- Excerpted text -
Kiran, thank you for this essay, very well presented. I wish planners in our J3/J5 were as thoughtful.

Like you and SecofWar, I have always pondered the issue of the what-if concept of 'defense in the West, offensive in the East.' My alternate history concepts have been played out in war games (such as *To End All Wars*), where Germany does seem to do better by standing of the defensive in the West and limited offensives in the East. As you say, this would have created a small chance for British neutrality and thus maybe preventing the 1918 catastrophe for the four eastern Empires.

Not sure if you've seen 'The Schlieffen Plan: Internatinal Perspectives on German Strategy for World War I' ed. Hans Ehlert, Michael Epkenhans, & Gerhard Gross (2014). It's partly in response to Terence Zuber's dispute over what the Schlieffen plan meant, and there's good discussions therein, though nothing as useful as your essay, if I may be so frank.

Still, it's fascinating because, as far as I can tell, there are no Ostaufmarsch plans in any of the surviving records, and this even though they weren't formally scrapped until April 1913. The Aufsmarsch order of battle for 1895-96, for example, had 16 Army Corps in the West and only 9 Army Corps in the East, many of which were Reserve divisions or Landwehr Brigades.

As an aside you might want to look at Dieter Storz' chapter on the fighting in the Vosges for what a limited Cannae might look like. Gunther Kronnebitter looks at the lack of planning with AH too.

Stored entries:
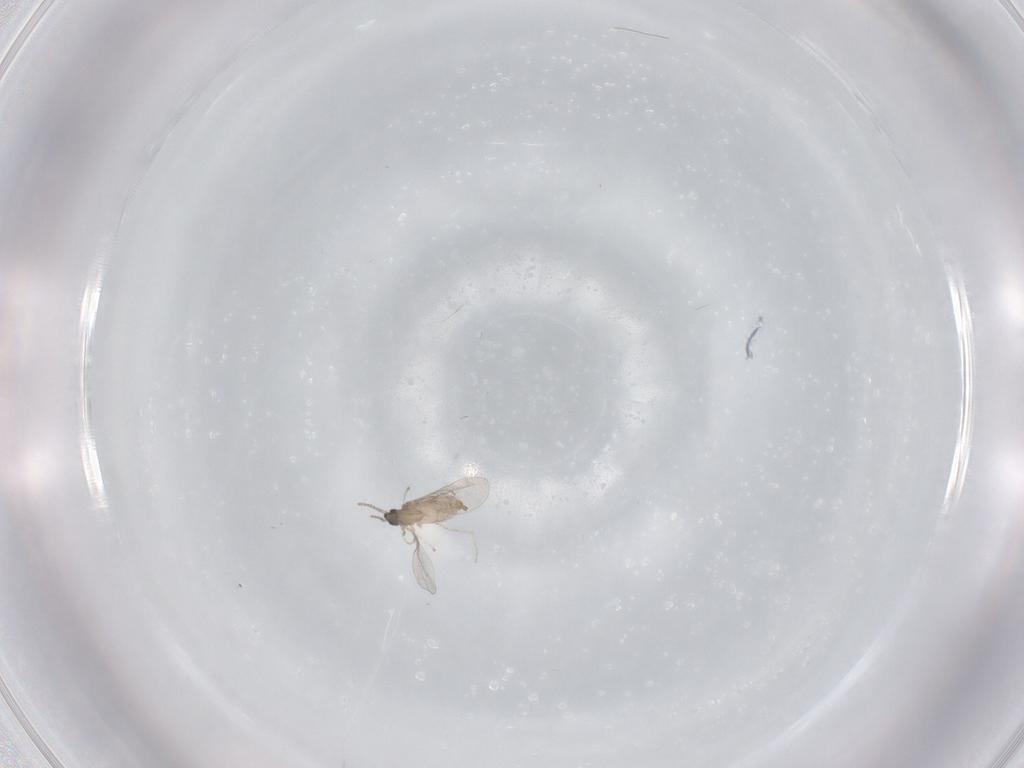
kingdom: Animalia
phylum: Arthropoda
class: Insecta
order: Diptera
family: Cecidomyiidae
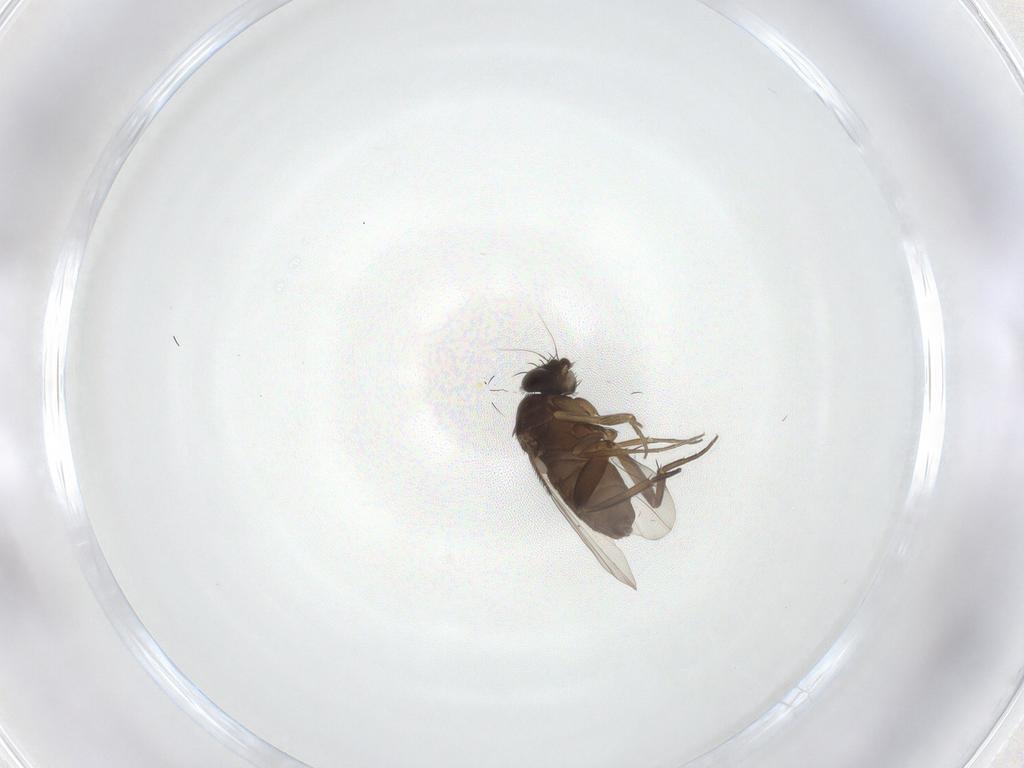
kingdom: Animalia
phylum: Arthropoda
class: Insecta
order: Diptera
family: Phoridae
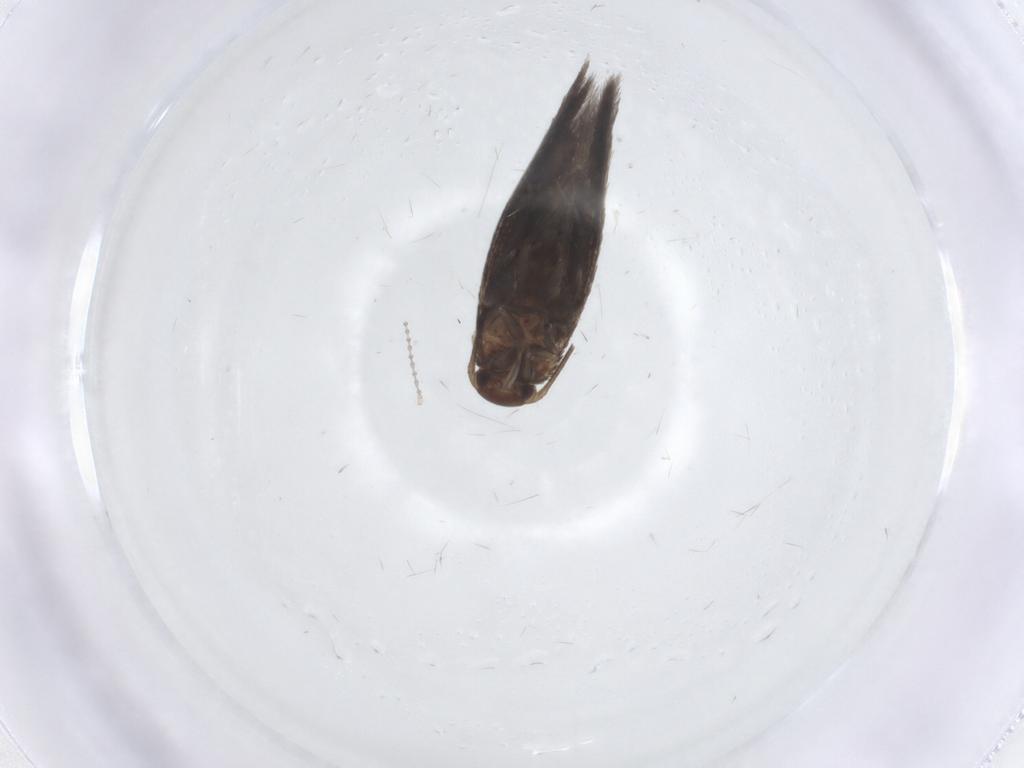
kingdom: Animalia
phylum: Arthropoda
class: Insecta
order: Lepidoptera
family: Elachistidae
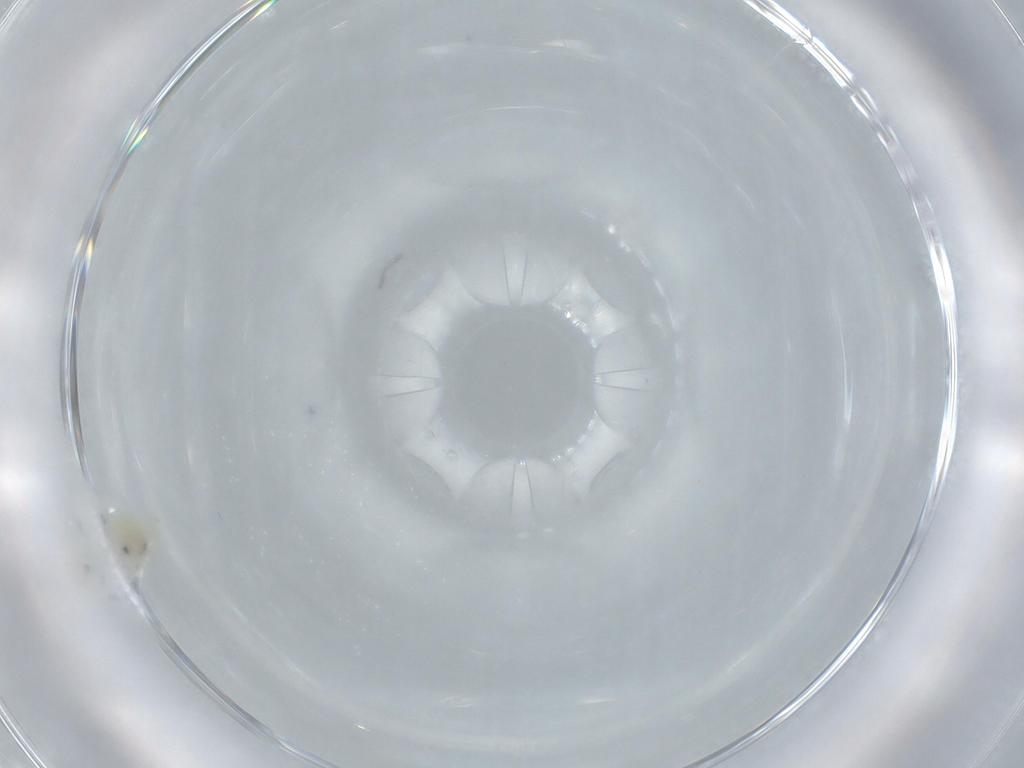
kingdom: Animalia
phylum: Arthropoda
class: Insecta
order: Hemiptera
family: Aleyrodidae
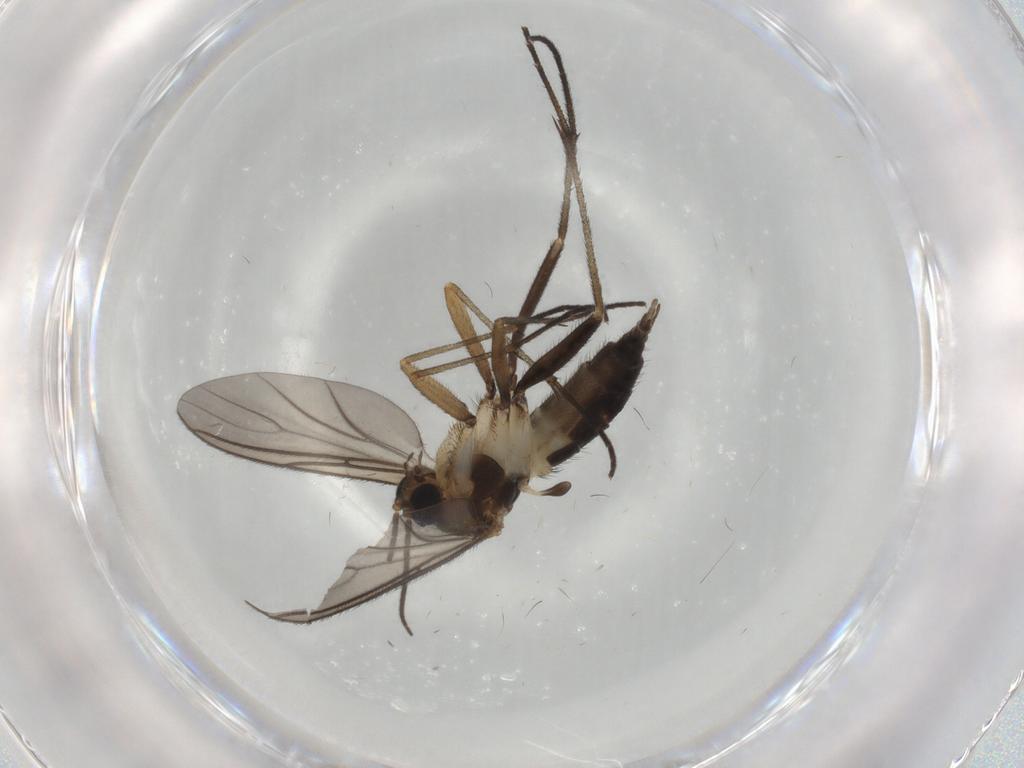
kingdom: Animalia
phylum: Arthropoda
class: Insecta
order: Diptera
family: Sciaridae
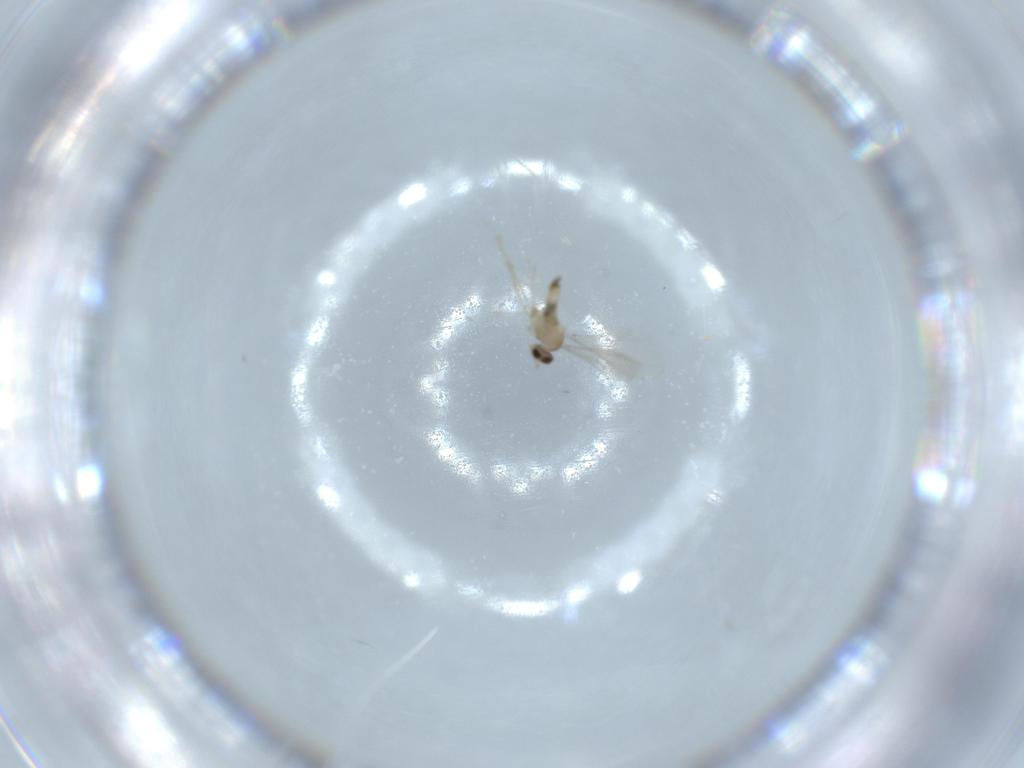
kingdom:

- Request 1 -
Write out the part of the comment on German war plans that opens with the words containing "Still, it's fascinating" and closes with "with AH too.".
- Request 2 -
List the editors of the book on the Schlieffen Plan that the comment on German war plans recommends.

- Output 1 -
Still, it's fascinating because, as far as I can tell, there are no Ostaufmarsch plans in any of the surviving records, and this even though they weren't formally scrapped until April 1913. The Aufsmarsch order of battle for 1895-96, for example, had 16 Army Corps in the West and only 9 Army Corps in the East, many of which were Reserve divisions or Landwehr Brigades.

As an aside you might want to look at Dieter Storz' chapter on the fighting in the Vosges for what a limited Cannae might look like. Gunther Kronnebitter looks at the lack of planning with AH too.

- Output 2 -
Hans Ehlert
Michael Epkenhans
Gerhard Gross